Not quite as big because the iMac only comes in a 23 inch, but it does give me a lot more real estate than my MacBook Air.
And with universal control, it allows me to use it as if it’s just another monitor for less money.
And then I get the added benefit that if I am doing something on my MacBook Air, or if I’m doing something on my iMac that takes some compute power, then I can let that happen and move my mouse focus to the other computer and do whatever I want there without interrupting the work that’s being done on the other one.
So for instance, if I need to run some script thing or some kind of automation on my iMac that might take some time, crunching data, making a chart, doing something like that, then I can get that started on my iMac, have the numbers being worked, have the information being created automatically, and then while that is happening, I can go to my MacBook Air and do other things there without worrying about taking over compute power, without worrying about interrupting in a way that might stop the activity that I want to happen.
And it’s really kind of cool because now I have two computers.
I have more screen real estate than I had before, but I also don’t interrupt each computer’s work by the other.
They are independent in that manner.
And then with using the syncing of the desktop and documents and being logged into my iCloud account, they both look similar.

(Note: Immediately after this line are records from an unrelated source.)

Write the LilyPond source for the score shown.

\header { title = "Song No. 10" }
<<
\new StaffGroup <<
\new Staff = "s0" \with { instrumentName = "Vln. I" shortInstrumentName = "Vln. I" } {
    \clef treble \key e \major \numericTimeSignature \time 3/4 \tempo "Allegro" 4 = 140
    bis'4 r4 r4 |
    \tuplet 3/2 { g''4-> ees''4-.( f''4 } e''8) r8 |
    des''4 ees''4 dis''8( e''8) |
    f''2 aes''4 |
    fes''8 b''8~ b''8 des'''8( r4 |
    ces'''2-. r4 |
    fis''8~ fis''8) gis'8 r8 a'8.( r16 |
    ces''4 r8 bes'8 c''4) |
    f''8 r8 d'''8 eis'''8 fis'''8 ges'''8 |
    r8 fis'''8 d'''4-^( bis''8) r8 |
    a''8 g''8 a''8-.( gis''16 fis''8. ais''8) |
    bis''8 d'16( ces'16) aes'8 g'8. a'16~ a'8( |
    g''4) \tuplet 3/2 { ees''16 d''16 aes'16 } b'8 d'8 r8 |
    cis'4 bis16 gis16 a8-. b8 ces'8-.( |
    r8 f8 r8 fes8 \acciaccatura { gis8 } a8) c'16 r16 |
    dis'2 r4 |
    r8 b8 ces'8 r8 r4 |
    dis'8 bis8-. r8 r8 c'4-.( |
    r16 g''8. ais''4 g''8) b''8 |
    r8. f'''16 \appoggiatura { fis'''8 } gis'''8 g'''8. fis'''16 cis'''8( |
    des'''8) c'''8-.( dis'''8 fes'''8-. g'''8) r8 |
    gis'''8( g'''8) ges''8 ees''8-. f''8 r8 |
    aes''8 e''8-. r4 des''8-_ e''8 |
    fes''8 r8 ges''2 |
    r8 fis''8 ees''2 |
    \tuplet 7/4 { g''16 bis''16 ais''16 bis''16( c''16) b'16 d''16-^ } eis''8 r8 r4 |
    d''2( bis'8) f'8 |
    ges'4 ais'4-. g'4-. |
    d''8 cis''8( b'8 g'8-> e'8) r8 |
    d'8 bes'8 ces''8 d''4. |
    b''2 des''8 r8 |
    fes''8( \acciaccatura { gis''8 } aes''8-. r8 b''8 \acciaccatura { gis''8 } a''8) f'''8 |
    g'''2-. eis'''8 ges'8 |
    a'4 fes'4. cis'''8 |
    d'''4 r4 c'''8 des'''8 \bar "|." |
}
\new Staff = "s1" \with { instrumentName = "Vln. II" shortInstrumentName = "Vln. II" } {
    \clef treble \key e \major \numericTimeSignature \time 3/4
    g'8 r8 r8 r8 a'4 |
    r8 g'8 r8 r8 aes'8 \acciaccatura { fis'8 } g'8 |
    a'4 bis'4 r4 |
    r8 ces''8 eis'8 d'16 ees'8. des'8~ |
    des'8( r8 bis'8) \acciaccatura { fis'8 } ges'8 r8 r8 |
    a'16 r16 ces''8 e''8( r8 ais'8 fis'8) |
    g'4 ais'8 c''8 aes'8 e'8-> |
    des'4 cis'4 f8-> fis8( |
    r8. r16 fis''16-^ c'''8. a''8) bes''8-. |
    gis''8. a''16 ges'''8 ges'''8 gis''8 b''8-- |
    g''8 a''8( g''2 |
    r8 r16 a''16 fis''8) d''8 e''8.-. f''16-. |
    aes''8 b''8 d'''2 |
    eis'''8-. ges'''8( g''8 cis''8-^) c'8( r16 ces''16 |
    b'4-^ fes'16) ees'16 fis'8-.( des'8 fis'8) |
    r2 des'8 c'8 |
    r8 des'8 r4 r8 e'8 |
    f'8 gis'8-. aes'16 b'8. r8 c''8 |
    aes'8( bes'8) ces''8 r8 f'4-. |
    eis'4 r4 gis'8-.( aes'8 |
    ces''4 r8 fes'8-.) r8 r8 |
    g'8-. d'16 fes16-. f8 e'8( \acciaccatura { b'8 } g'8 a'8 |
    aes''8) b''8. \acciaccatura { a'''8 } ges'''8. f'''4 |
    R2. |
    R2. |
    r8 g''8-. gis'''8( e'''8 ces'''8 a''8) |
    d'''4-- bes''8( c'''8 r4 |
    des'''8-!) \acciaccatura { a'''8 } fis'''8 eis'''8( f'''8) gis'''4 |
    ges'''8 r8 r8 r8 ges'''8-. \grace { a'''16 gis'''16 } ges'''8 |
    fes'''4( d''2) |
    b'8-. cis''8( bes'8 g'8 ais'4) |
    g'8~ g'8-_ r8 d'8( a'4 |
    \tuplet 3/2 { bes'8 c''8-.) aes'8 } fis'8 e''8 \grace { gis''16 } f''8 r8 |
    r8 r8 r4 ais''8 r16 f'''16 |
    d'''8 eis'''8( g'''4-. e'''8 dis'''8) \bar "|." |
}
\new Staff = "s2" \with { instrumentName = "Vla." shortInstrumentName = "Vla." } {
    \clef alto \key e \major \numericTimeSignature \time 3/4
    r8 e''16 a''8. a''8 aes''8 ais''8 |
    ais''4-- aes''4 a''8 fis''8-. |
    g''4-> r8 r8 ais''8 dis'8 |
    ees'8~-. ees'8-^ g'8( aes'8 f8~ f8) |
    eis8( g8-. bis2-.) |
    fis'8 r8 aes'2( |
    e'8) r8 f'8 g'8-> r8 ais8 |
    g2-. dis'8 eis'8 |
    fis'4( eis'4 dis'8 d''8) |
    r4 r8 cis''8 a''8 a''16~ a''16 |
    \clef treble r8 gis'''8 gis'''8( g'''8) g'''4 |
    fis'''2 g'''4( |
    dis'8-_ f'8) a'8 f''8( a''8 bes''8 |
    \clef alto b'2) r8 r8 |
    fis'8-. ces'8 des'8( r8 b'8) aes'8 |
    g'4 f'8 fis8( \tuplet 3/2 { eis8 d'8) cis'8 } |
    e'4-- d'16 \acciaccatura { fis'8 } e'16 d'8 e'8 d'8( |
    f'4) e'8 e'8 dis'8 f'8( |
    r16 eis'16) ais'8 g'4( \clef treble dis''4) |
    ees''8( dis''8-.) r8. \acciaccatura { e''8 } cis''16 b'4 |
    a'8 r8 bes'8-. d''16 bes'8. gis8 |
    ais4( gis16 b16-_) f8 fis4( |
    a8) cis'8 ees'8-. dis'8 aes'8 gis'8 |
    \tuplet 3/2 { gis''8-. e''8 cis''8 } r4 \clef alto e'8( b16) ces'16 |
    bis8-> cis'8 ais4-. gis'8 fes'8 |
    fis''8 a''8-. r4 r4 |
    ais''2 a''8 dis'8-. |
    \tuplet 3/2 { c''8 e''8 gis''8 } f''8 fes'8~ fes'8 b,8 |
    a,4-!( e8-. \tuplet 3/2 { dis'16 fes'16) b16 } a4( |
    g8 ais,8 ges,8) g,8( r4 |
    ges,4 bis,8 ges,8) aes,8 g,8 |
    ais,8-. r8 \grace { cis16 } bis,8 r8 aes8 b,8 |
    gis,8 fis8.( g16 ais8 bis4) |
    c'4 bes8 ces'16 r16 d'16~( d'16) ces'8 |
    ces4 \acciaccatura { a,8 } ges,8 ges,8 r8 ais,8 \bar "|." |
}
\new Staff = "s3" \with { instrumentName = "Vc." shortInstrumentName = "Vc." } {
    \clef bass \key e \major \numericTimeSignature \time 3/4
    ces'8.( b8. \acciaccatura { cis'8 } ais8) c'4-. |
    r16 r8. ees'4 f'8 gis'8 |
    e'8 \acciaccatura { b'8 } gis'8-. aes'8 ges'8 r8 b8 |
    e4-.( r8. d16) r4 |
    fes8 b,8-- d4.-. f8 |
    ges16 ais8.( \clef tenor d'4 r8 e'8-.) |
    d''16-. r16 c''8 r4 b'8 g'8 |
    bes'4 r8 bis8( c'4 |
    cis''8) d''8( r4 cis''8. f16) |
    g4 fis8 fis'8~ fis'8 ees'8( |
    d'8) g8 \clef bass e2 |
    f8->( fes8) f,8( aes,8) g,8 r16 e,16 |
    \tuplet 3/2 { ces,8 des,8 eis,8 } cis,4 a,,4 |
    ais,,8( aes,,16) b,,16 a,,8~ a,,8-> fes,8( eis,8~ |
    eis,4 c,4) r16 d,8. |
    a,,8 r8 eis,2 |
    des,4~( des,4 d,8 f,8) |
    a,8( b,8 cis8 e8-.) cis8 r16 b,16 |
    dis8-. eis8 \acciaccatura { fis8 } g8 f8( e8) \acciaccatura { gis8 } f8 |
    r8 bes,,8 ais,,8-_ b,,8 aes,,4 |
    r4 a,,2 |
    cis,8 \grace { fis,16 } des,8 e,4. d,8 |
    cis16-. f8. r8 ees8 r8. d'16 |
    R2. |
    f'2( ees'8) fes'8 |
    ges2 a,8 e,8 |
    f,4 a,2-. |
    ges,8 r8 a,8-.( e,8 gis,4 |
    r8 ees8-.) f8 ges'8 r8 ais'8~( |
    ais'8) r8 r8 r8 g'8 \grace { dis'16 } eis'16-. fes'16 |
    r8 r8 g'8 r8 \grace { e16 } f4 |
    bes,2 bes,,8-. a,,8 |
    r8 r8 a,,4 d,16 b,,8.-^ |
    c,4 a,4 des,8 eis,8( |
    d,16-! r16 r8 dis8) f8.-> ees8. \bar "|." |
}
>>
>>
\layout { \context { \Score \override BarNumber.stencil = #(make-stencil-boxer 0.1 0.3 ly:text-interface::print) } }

I actually have them set up a little bit different color-wise because it helps me recognize which screen I’m staring at, although that’s not that hard because it’s two devices.
But in that, I don’t have to have one on if I’m just working on the other one.
So if there’s an activity that I really like to do on my MacBook Air, then I don’t even have to turn on or wake up my iMac.
Usually not the case.
Most of the time I wake up my iMac and don’t wake up my MacBook Air unless I need screen real estate or doing an activity where I need to use two screens.
So if you’ve never tried it, if you don’t understand it, Apple has good details on their website of how it works, and I would suggest that you try it.
If you don’t have two Macs but you have an iPad, then just set your iPad up there and you can use it on that and see how it works, and maybe you’ll like it, maybe you won’t.
But I really do and will continue to work in that mode for as far as I can see into the future.
That is all I have for today.
If you have comments or suggestions or questions, you can send them to technologybytes at merrickfamily.com.
I want to thank you for listening to the Technology Bytes microcast and I like forward.
Sorry about that.
I look forward to the next time we are together taking another bite of technology.
A little public service announcement.
The software I use to record my podcast, and maybe I should talk about that under my next Technology Bytes.
Just thought about that.
But it was updated this week, got a facelift as it were, and they broke the ability to add an audio file, and so that’s why there is no music this week.